§ **Data excerpts**
*** Begin section ***

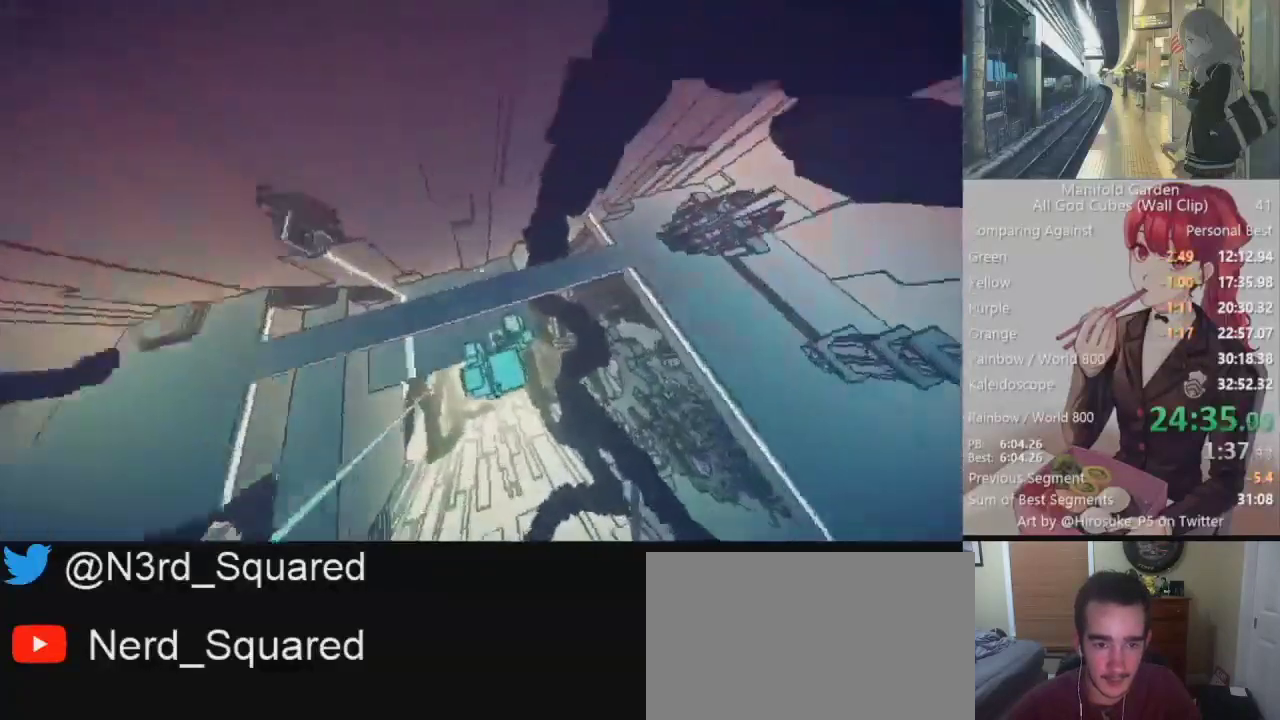
{"keys": ["shift", "w"], "mouse": [], "events": [[450, "w", "down"]]}
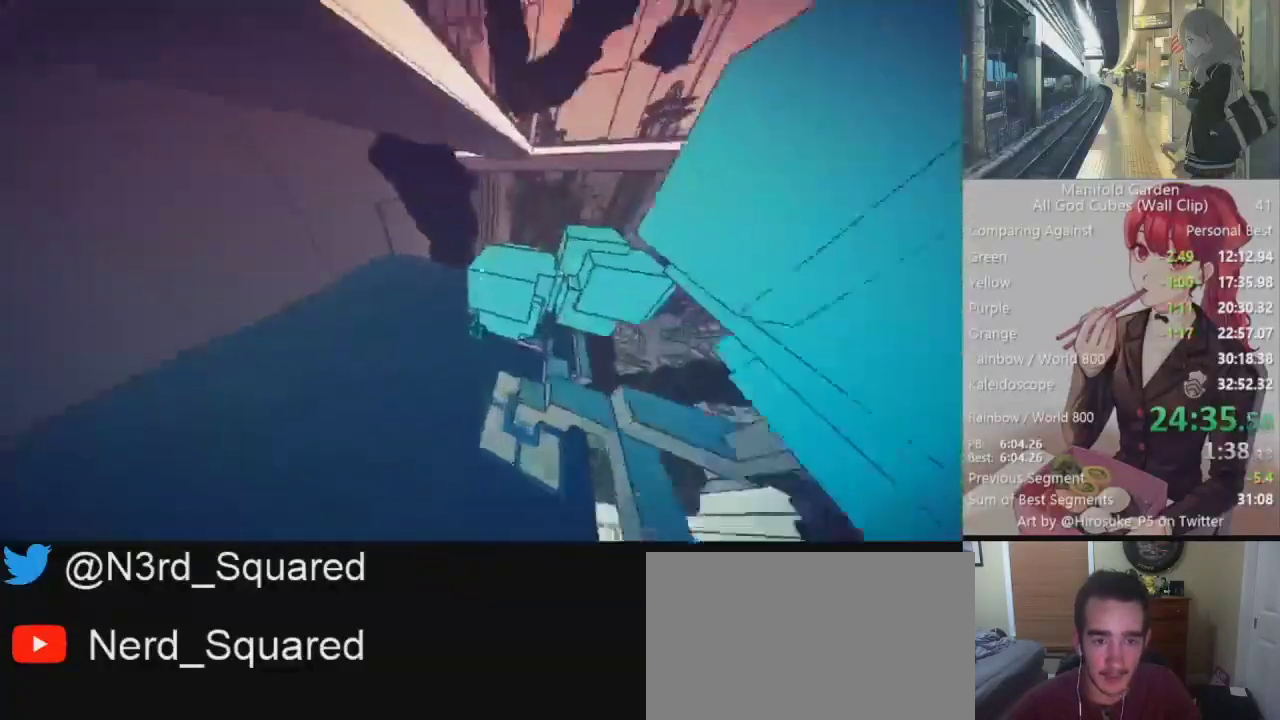
{"keys": ["shift"], "mouse": [], "events": [[133, "w", "up"]]}
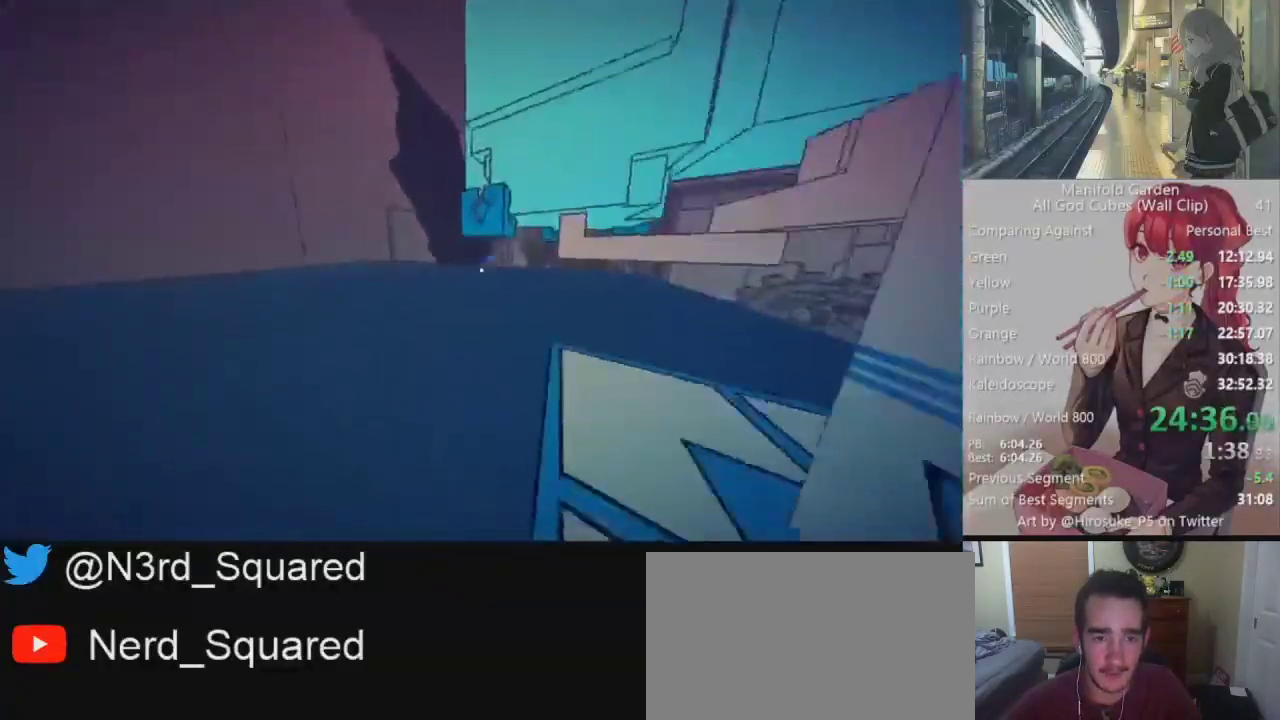
{"keys": ["d", "w"], "mouse": [], "events": [[67, "w", "down"], [200, "w", "up"], [350, "mouse_left", "down"], [383, "mouse_left", "up"], [433, "d", "down"], [433, "w", "down"], [483, "shift", "up"]]}
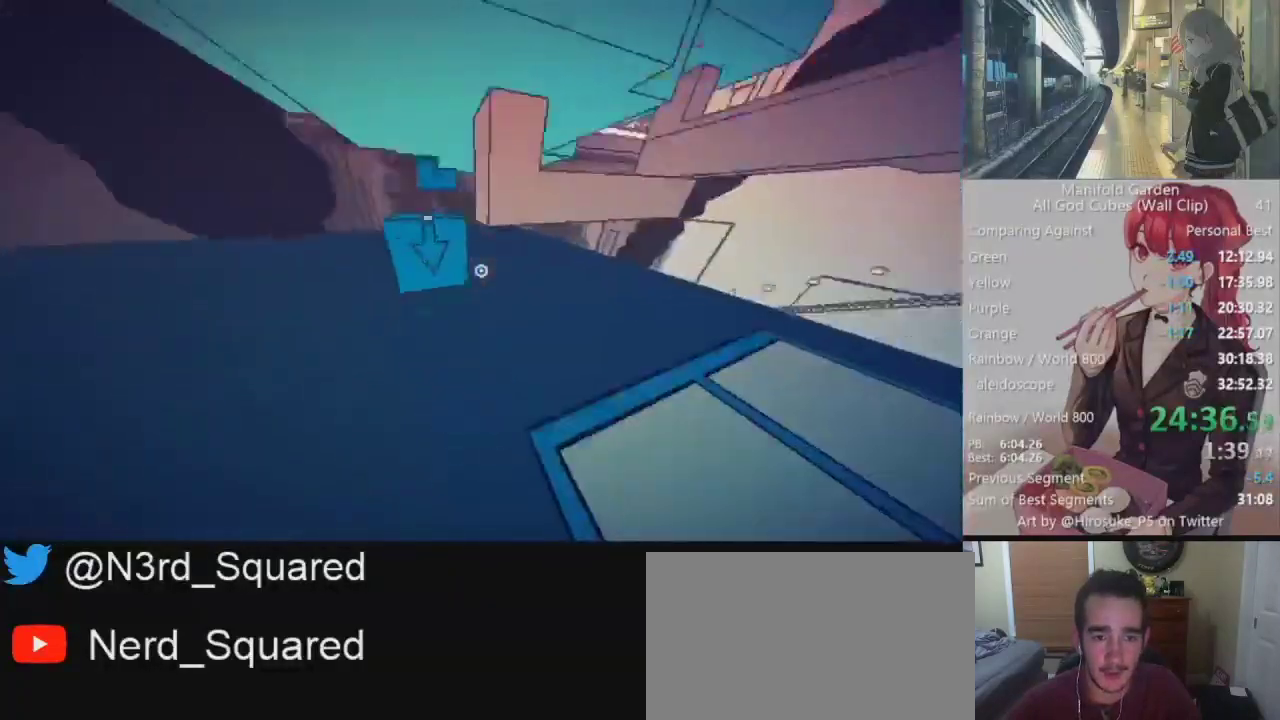
{"keys": ["d", "shift"], "mouse": [], "events": [[367, "shift", "down"], [450, "w", "up"]]}
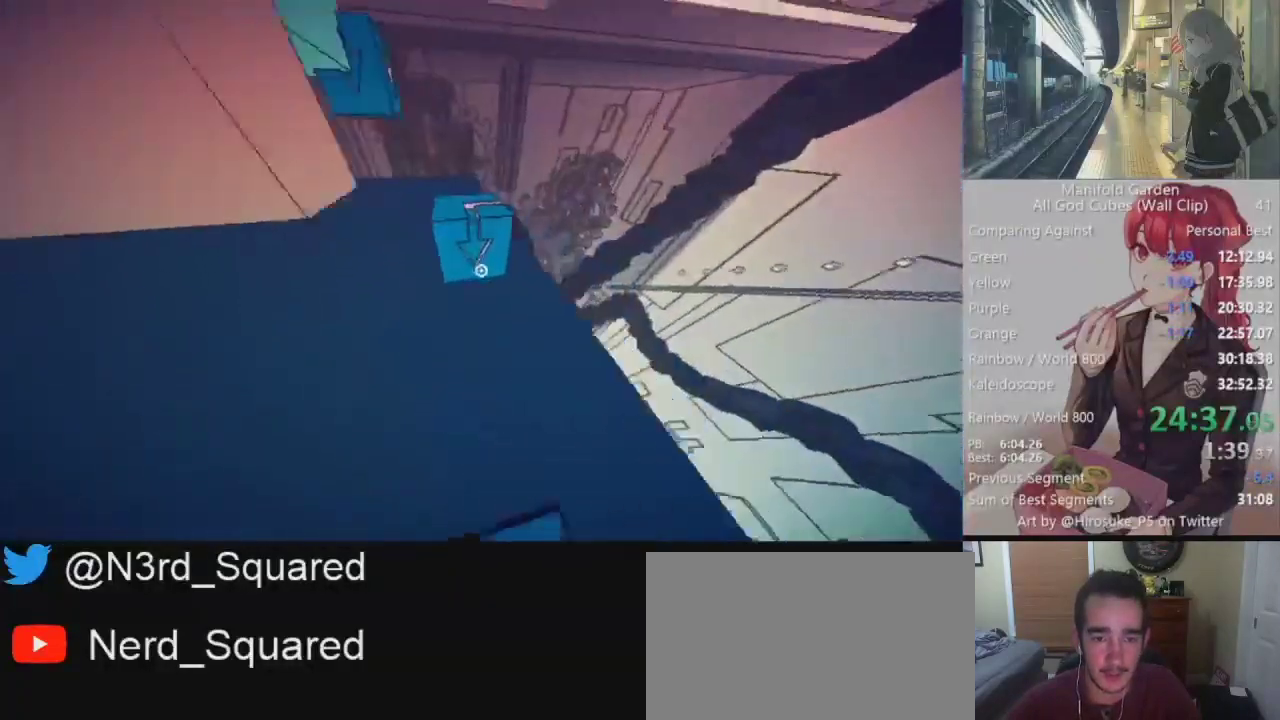
{"keys": ["shift"], "mouse": [], "events": [[333, "d", "up"]]}
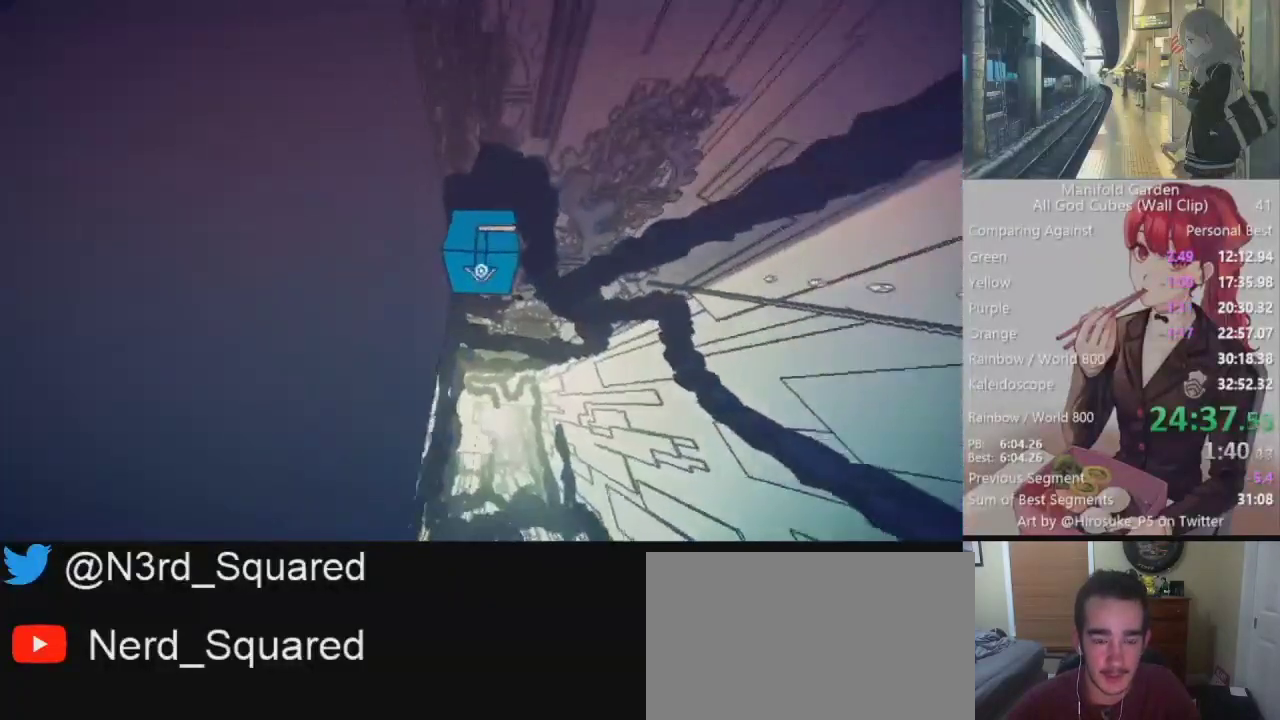
{"keys": ["a", "s", "shift"], "mouse": [], "events": [[300, "a", "down"], [433, "s", "down"]]}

*** End section ***

§ **Work to complete**
Using the material above, find each line that holds "down" and copy that line.

§ **Answer**
{"keys": ["shift", "w"], "mouse": [], "events": [[450, "w", "down"]]}
{"keys": ["d", "w"], "mouse": [], "events": [[67, "w", "down"], [200, "w", "up"], [350, "mouse_left", "down"], [383, "mouse_left", "up"], [433, "d", "down"], [433, "w", "down"], [483, "shift", "up"]]}
{"keys": ["d", "shift"], "mouse": [], "events": [[367, "shift", "down"], [450, "w", "up"]]}
{"keys": ["a", "s", "shift"], "mouse": [], "events": [[300, "a", "down"], [433, "s", "down"]]}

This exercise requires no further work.